The land seems to understand what age people are most comfortable at,
what they're meant to be, and allows them to reach just that. If someone
is most comfortable in the skin of a young adult, then they will stay
that way. However, if one feels more at home in an aged body, whether a
shaman or wise woman who likes the image, or someone who just feels more
comfortable that way for whatever reason comes into their minds, then
the magic will let them reach that age. No one really knows how old they
will get when they are young in years, but the land knows their hearts
before they do, and shapes them to it, even the people who weren't born
there. Death still happens, of course, as life wouldn't exist without
it, but it tends to be few, far between, and more from disease or
accident than anything else. Birth is a rare and very celebrated event,
as a land that supports life for so long cannot support too much life at
once. There's only so much magic to go around, you know.
* They
weren't really human, of course...no true humans lived in the land, but
the people at least looked similar save for odd hair or eye colors now
and then. Anyone unfortunate enough to have pointed ears had to deal
with many tourists insisting that they tell them what the trees are
saying, as elves are supposed to know those things. Most at least
attempted to explain that the vast majority of trees don't bother
talking to anything more ambulatory than a mushroom, and those that do
usually don't have much worth sharing unless one has a vested interest
in the soil quality**, but a few eventually just started making things
up just to get the tourists to leave them alone.
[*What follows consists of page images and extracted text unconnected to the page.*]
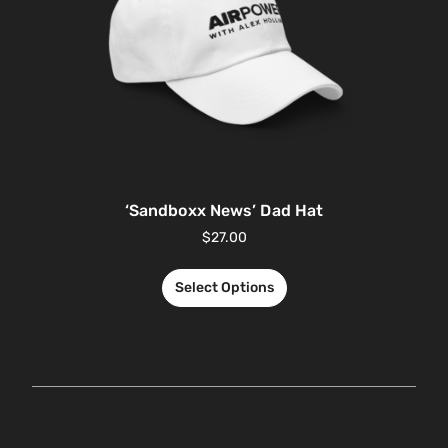
‘Sandboxx News’ Dad Hat
$
27.00
Select Options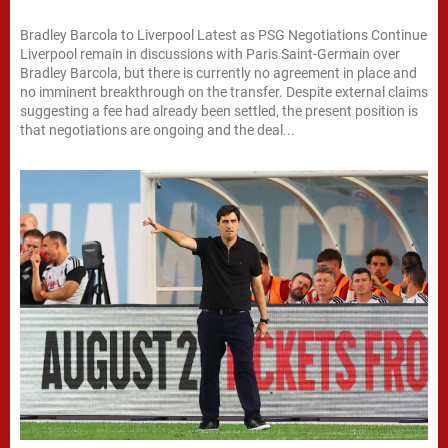
Bradley Barcola to Liverpool Latest as PSG Negotiations Continue
Liverpool remain in discussions with Paris Saint-Germain over
Bradley Barcola, but there is currently no agreement in place and
no imminent breakthrough on the transfer. Despite external claims
suggesting a fee had already been settled, the present position is
that negotiations are ongoing and the deal...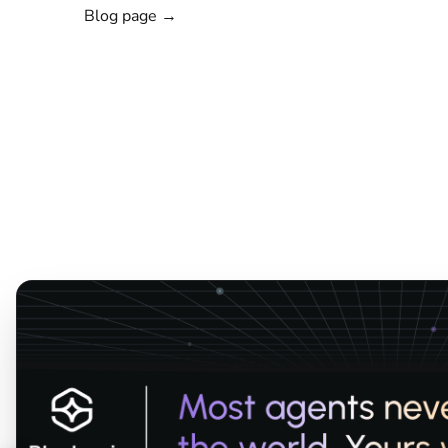
Blog page →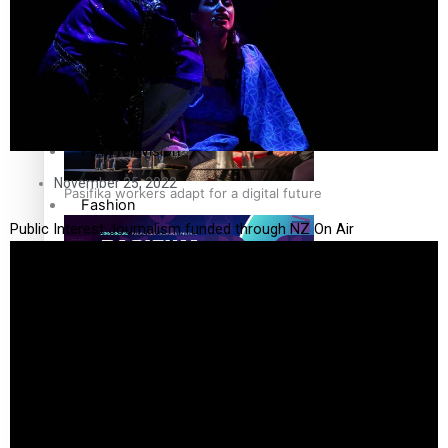
The Fijian paving the way in the electricity industry
Entertainment
Sport
Film/Television
November 25, 2022
Pasifika workers adapt for a digital future
Fashion
Public Interest Journalism funded through NZ On Air
Arts & Music
Community
Pacific animation set to hit the big screen in Auckland
Pacific Region
Health & Lifestyle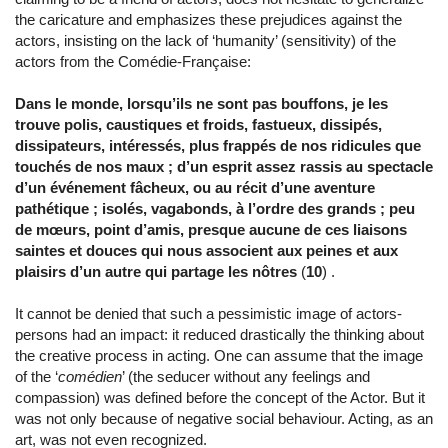
the caricature and emphasizes these prejudices against the
actors, insisting on the lack of ‘humanity’ (sensitivity) of the
actors from the Comédie-Française:
Dans le monde, lorsqu’ils ne sont pas bouffons, je les
trouve polis, caustiques et froids, fastueux, dissipés,
dissipateurs, intéressés, plus frappés de nos ridicules que
touchés de nos maux ; d’un esprit assez rassis au spectacle
d’un événement fâcheux, ou au récit d’une aventure
pathétique ; isolés, vagabonds, à l’ordre des grands ; peu
de mœurs, point d’amis, presque aucune de ces liaisons
saintes et douces qui nous associent aux peines et aux
plaisirs d’un autre qui partage les nôtres
(
10
) .
It cannot be denied that such a pessimistic image of actors-
persons had an impact: it reduced drastically the thinking about
the creative process in acting. One can assume that the image
of the ‘
comédien
’ (the seducer without any feelings and
compassion) was defined before the concept of the Actor. But it
was not only because of negative social behaviour. Acting, as an
art, was not even recognized.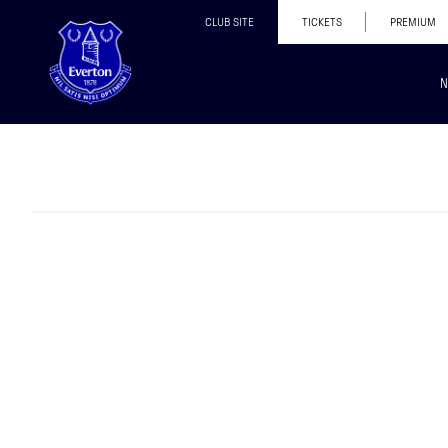
CLUB SITE
TICKETS
PREMIUM
N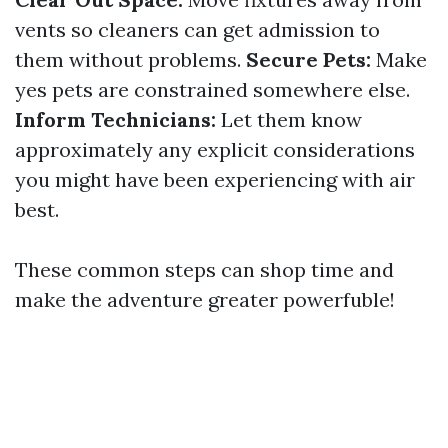
vents so cleaners can get admission to
them without problems.
Secure Pets:
Make
yes pets are constrained somewhere else.
Inform Technicians:
Let them know
approximately any explicit considerations
you might have been experiencing with air
best.
These common steps can shop time and
make the adventure greater powerfuble!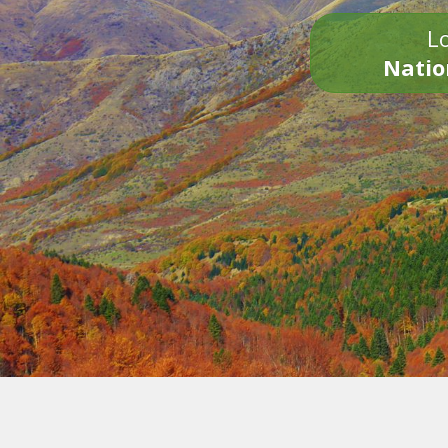
Lo
Natio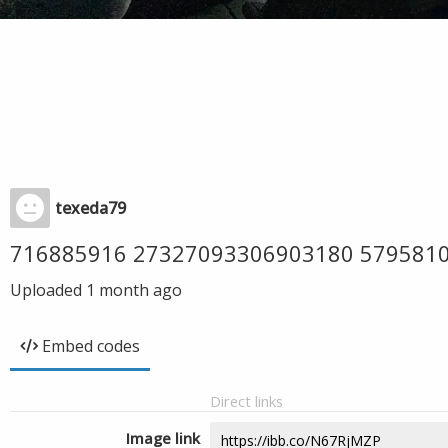
texeda79
716885916 27327093306903180 579581
Uploaded
1 month ago
Embed codes
Direct links
Image link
** Most farmers keep at least one elven farmhand around for this reason.
***
Well, there were a few instances in his past with mercury and
questionable mushrooms that left a few frayed wires that spark every now
and again, and he does have a rather regrettable habit of being
distracted easily, particularly by shiny objects, but it's hardly
something worth labeling him entirely for.
**** Ears is most
commonly known to the tourists as The March Hare, and is one of the few
people that Alice was even remotely right about, as he is rather
unhinged. Reginald mostly only invites him for tea at all because Ears
would get lonely otherwise. These parties usually d0 not consist of any
other guests, as Reginald is one of the few able to deal with Ears's
behavior and strong enough to keep the rabbit from hurting himself when
his mood goes sour. Most attribute Ears's problems to his mother having
consumed a great deal of campion (and possibly some foxglove, though she
denies that) while pregnant.
***** It should be noted that lapin
parents are notoriously uncreative with names, and tend to name their
children after whatever feature is most noticeable on them at birth.
Ears tends to be a very common name as a result. Many change their names
after they reach adulthood, though some either keep them out of respect
for their parents, or because they aren't very creative themselves. The
ones who do not keep their original names tend to be named after
plants.
****** The cats are very beautiful creatures by nature, and often attribute their looks to their generous sleep schedule.
*******
Primarily only used when they wanted privacy or didn't want to deal
with someone they didn't like, as there is nary a predator in the lands
dumb enough to try and hunt one, and if one was so stupid they would
quickly learn why it was a bad idea to try and harm a Cheshire.